When Benjamin Franklin was 24 years old, he was already owner of the Pennsylvania Gazette, and he advertised in its pages the sale of "a likely Negroe Woman" who lived at "Widow Read's in Market Street." That same address is where Franklin found a wife, the daughter of Widow Read, and where he had his first close contact with an enslaved African. Over a long life, Franklin remained engaged with slavery--as a buyer, seller and master of slaves and finally as an abolitionist.
Franklin and his wife Deborah purchased slaves--Peter and Jemima--for the first time in the late 1740s, but he was uneasy about keeping them in the succession of small rented houses where the Franklins lived. Franklin believed that owning slaves diminished the master's work ethic and ruined the white children in the families that owned them because they are "educated in idleness." Yet, while rearing son William, the Franklins bought more slaves, named Othello, King and George. The last two were in tow when Franklin left for England with his 26-year-old son in 1757.
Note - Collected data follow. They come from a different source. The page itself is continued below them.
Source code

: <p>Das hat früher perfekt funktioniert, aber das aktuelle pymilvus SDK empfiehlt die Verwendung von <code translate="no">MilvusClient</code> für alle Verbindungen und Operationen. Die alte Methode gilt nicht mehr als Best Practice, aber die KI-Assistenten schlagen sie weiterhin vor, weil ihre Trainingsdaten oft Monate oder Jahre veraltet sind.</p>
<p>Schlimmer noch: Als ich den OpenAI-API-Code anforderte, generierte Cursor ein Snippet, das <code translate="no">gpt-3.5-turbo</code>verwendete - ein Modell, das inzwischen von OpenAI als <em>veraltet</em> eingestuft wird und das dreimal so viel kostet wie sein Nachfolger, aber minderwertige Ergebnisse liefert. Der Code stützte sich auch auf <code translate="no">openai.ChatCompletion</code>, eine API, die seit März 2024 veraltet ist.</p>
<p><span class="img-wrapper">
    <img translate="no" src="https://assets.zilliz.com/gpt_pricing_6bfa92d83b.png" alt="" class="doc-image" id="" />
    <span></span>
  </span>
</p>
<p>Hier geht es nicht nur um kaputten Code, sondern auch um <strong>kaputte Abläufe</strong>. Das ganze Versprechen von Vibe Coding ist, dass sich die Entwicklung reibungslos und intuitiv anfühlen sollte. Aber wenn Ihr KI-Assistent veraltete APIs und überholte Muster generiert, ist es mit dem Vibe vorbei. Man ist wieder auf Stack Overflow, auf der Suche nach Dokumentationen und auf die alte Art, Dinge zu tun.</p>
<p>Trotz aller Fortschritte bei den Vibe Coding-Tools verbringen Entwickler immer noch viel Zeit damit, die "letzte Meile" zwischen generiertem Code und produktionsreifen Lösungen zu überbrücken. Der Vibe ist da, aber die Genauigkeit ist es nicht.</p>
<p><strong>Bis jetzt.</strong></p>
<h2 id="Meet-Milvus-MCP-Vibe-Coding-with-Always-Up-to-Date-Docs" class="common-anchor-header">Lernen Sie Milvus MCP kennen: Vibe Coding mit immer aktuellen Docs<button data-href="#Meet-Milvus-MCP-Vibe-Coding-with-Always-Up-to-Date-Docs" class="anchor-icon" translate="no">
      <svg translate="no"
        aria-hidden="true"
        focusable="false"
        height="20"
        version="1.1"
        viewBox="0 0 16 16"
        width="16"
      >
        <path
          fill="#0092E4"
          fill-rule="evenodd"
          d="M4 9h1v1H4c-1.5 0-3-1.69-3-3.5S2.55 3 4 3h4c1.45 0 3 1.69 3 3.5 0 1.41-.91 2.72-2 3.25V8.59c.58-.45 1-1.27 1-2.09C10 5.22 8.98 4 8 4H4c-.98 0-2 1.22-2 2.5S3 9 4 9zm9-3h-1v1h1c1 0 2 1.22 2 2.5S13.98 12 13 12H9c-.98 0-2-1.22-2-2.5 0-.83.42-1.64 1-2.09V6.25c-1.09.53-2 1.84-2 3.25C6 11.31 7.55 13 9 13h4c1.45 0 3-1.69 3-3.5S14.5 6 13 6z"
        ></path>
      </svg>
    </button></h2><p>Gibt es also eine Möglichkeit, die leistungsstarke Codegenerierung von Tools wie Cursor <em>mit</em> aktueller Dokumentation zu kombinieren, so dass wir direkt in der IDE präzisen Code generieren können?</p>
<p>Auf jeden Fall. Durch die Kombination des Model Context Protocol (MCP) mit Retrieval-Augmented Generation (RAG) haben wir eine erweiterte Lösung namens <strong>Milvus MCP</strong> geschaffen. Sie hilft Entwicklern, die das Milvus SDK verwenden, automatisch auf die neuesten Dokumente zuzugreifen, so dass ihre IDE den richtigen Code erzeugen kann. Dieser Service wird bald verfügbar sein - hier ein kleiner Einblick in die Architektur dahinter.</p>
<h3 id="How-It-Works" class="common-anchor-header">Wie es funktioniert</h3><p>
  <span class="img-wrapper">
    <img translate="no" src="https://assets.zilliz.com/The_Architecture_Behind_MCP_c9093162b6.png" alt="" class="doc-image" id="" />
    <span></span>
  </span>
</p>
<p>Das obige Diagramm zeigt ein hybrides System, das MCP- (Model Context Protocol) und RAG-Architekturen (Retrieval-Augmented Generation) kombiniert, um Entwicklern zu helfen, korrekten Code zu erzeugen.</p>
To Franklin's dismay, King fled when his master was visiting outside London. King was later found in Suffolk in the service of a lady who had taught him to read and write and to play the violin and French horn. Franklin, who agreed to sell King to the woman, may have appreciated the slave's newfound skills because, at the time, Franklin was revising his opinion about Africans' capabilities. A few years later, after visiting an Anglican school for blacks in Philadelphia, he concluded, "Their Apprehension seems as quick, their Memory as strong, and their Docility in every Respect equal to that of white Children."
By 1772, Franklin was openly questioning the morality of slavery. In an unsigned letter to the London Chronicle, he asked readers whether it was absolutely necessary to sweeten their tea with slave-produced sugar. Could such a "petty pleasure...compensate for so much misery produced among our fellow creatures, and such a constant butchery of the human species by this pestilential detestable traffic in the bodies and souls of men?"
Despite such pronouncements, Franklin and his wife held on to their slaves. Like many other white colonists during the years leading up to the American Revolution, they grew to dislike slavery but not so much as to sacrifice their investments. When he returned to Philadelphia in May 1775, five months after Deborah died, Franklin passed along ownership of one slave, George, to his daughter Sally and her husband but kept Peter and Jemima at his side.
By his 81st birthday, Franklin was speaking openly against slavery. Accepting the ceremonial presidency of the Pennsylvania Abolition Society, he signed a public exhortation that declared "the Creator of the world" made "of one flesh, all the children of men." Still, the surviving records from the Constitutional Convention give no indication that Franklin raised the issue.